Enzo Bianchi "La gioia della Pasqua"
Mi domando sovente in questi giorni prepasquali cosa possano comprendere oggi molti non più cristiani di quel che vivono nella cosiddetta “settimana santa” coloro che scelgono di essere discepoli di Gesù di Nazareth.
Sì, perché per una settimana questi ultimi pregano diversamente dal modo abituale, compiono riti che vogliono essere rappresentazioni evocative, vivono ore di tristezza e poi prorompono in canti di gioia, si scambiano abbracci festosi. So che questo incontra soprattutto indifferenza e, se desta interesse, viene trattato come un evento folcloristico. Così la Settimana Santa con le sue “Passioni viventi” diventa addirittura un’occasione di forte richiamo turistico.
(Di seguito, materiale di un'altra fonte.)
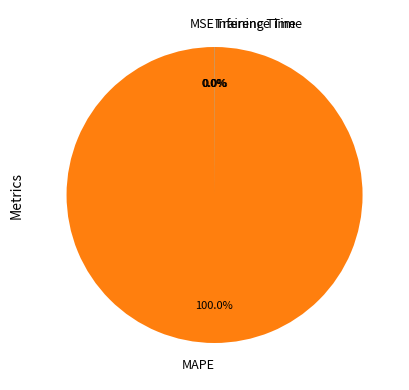

To the nearest percent, what is the average slice percentage?

25%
Se si va nelle chiese dove si celebrano le liturgie che vogliono rendere partecipe il cristiano delle vicende della Passione e morte di Gesù si constata la presenza di poca gente. Certamente oggi la vita sembra trascorrere nei giorni della Settimana Santa, come negli ultimi giorni dell’anno, sotto un unico segno: l’acquisto e il dono delle colombe, l’equivalente del panettone di Natale. Ma per i cristiani vivere questi giorni in modo autentico significa dare la propria presenza in chiesa, alla propria comunità, per formare un unico corpo che celebra la Passione del Signore.
Non è imitazione, né operazione dolorista, ma è contemplazione, esempio di fede, più profonda conoscenza di una vita offerta agli umani tanto amati: Gesù, che è vissuto amando, ha amato fino alla fine accettando la morte senza difendersi, solidale con tutte le vittime della storia, vittime dell’ingiustizia e della malvagità degli uomini loro fratelli. Ciò che la Pasqua di Gesù ci testimonia è il suo lasciarsi catturare senza opporre resistenza armata, è il suo silenzio eloquente di fronte al re Erode, che non meritava neppure una parola di Gesù, è il suo interrogatorio da parte del Sommo sacerdote.
Gesù resta mite sempre, lontano da ogni tentazione di violenza. La sua non è resa, ma sottomissione compiuta liberamente. Fino all’ultimo, anche torturato e flagellato e infine crocifisso, Gesù vede i suoi aguzzini come gente che non sa quel che dice e quel che fa, e certo non è lui a concedere il perdono, ma chiede a Dio suo Padre di perdonarli. Quella di Gesù era una morte annunciata perché come profeta sapeva che il rifiuto fino all’eliminazione era ciò che lo attendeva tra i suoi, da parte dei suoi. Era il venerdì 7 aprile del 30, alle 3 del pomeriggio!
Ma questa morte, ultimo esito di un cammino di mitezza e non violenza, di servizio e cura dei più deboli e poveri che incontrava, ultima tappa che lo vedeva annoverato tra i peccatori, “maledetto da Dio e dagli uomini”, e per questo appeso alla croce, era una morte che non poteva essere l’ultima parola su di lui. E dopo un giorno di aporia, un sabato santo di silenzio muto, vuoto, in cui non sono previste liturgie, ecco che Dio risolleva dai morti Gesù, vivente, in mezzo ai suoi. È il Kýrios, il Signore vivente, risorto! E qui esplode la festa.